### Kutipan Teks

....

Artikel
Membela Keragaman Qira’at Al-Qur’an dari Para Pengingkarnya
Al-Qur’an merupakan kitab yang selalu terjaga dan bahkan dijamin keontetikannya oleh Allah sendiri. “Sesungguhnya Kami telah menurunkan al-Qur’an, dan Kami pulalah yang akan memeliharanya” (QS. Al-Hijr: 5)
Karenanya, sepatutnya seorang muslim mempercayai bahwa lantunan bacaan atau qira’at al-Qur’an yang ia dengar saat ini, tidak berbeda dari yang didengar oleh para sahabat dari Rasulullah yang bersumber langsung dari Allah dengan perantara Jibril sebagai penyampai.
Terkait qira’at al-Qur’an, Rasulullah bersabda, “Al-Qur’an diturunkan dengan beberapa variasi bacaan yang berbeda, maka bacalah yang termudah bagi kalian.” (HR. al-Bukhari)

....

### Data yang Disediakan

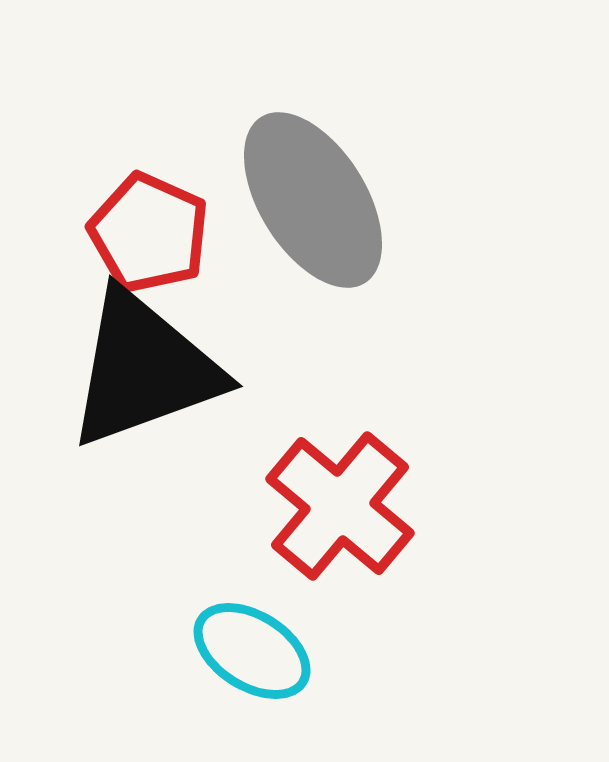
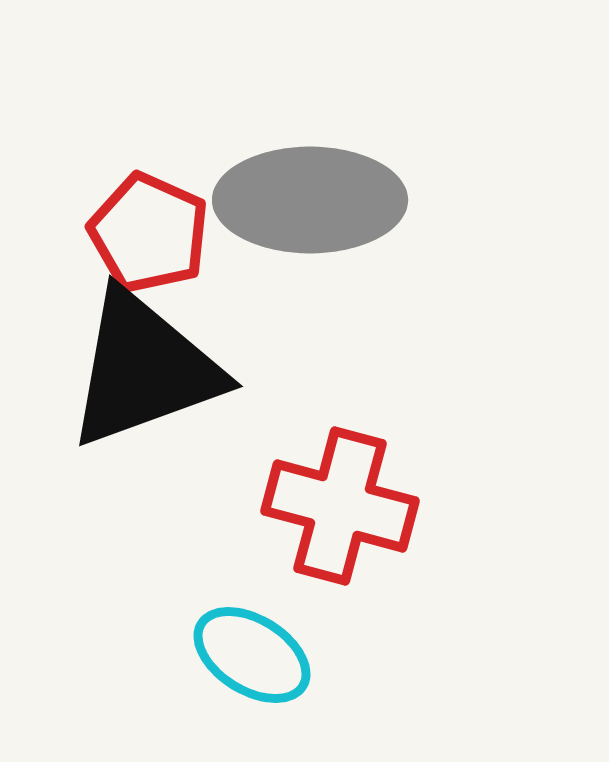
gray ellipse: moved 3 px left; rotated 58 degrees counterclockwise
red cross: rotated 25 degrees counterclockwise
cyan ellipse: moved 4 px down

....

### Soal Tertulis
Kutip dengan persis bagian teks tentang keragaman qira'at Al-Qur'an dari "Karenanya, sepatutnya seorang" sampai "Jibril sebagai penyampai.".

### Hasil Latihan
Karenanya, sepatutnya seorang muslim mempercayai bahwa lantunan bacaan atau qira’at al-Qur’an yang ia dengar saat ini, tidak berbeda dari yang didengar oleh para sahabat dari Rasulullah yang bersumber langsung dari Allah dengan perantara Jibril sebagai penyampai.